又、中央には逆S文字の渦巻紋が黒、丹、白の三色で描かれており、これを回転させることによって、相手が吸い込まれそうな不思議な呪力のごとき力を持つことができた。
隼人塚 はやとづか
祟りを恐れて霊を慰める行為は、太古の昔からあったと思われる。しかし、我が国の歴史に残る最古のものは隼人族の慰霊だろう。
祟りの激しさでよく知られている菅原道真の霊を鎮めるために北野天満宮が創建されたのは西暦947年で、その慰霊行為の歴史は約1100年である。これに対して、隼人族の慰霊の歴史は約1300年である。

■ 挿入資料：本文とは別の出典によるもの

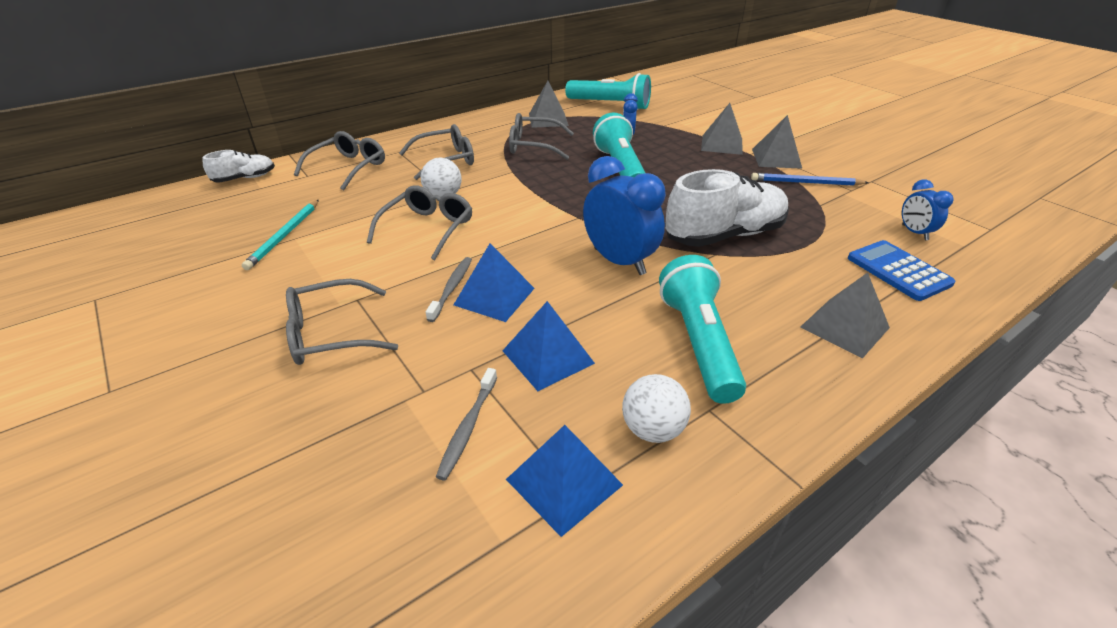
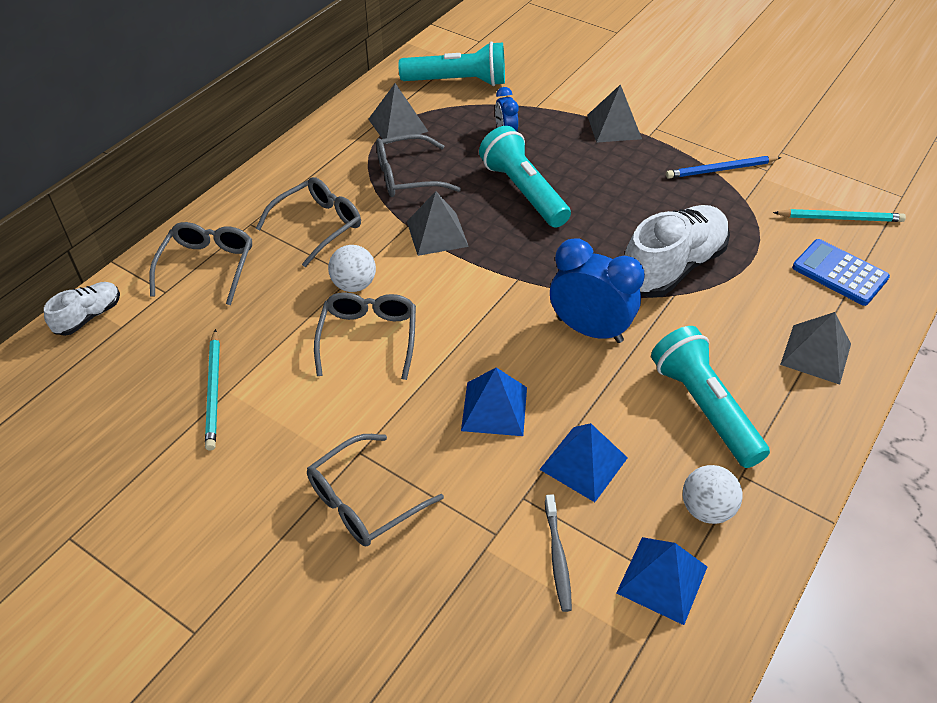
camera: 20 degrees left, 10 degrees up
grey toothbrush [426,257,472,322] -> none
grey pyramid [752,115,802,169] -> grey pyramid moved to [407,191,469,256]
blue clock [902,179,954,240] -> turquoise pencil [773,209,906,222]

この地に対する大和朝廷の一方的な支配に対する隼人の抵抗は激しく、それだけに敗れた後の無念さは大かったのだろう。その怨念の激しさに朝廷側は恐れおののいたという。
熊野神社 くまのじんじゃ
熊野神社は、文禄4(1595)年に島津義久が富隈城の築城時に勧請し、社殿が建立された。浜之市の鎮守で、祭神はイザナギノミコトとコトサカオノカミ、ハヤタマオノカミ。
神社は義久の死後荒れていたようで、義久の三女亀寿が再興したと記録されている。
神社の入り口には、明治38年に用水路を通すとき掘り出された仁王像が立っている。
富熊城跡 とみくまじょうあと
文禄4(1595)年豊臣秀吉により隠居させられた義久が築いた。義久は慶長9(1604)年に国分の舞鶴城に移るまでの9年間居城した。
天守閣のない屋館造り、守りに弱い城で、秀吉に恭順の意を表するためだったと言われている。
稲荷山 いなりやま
頂上からは隼人(浜之市)港、干拓地帯が一望のもとに見渡せ、その先には神造り小島、桜島が錦江湾に浮かぶ。
桜の名所としても人気で、シーズン中には約100本もの桜が咲き、観光客を魅了している。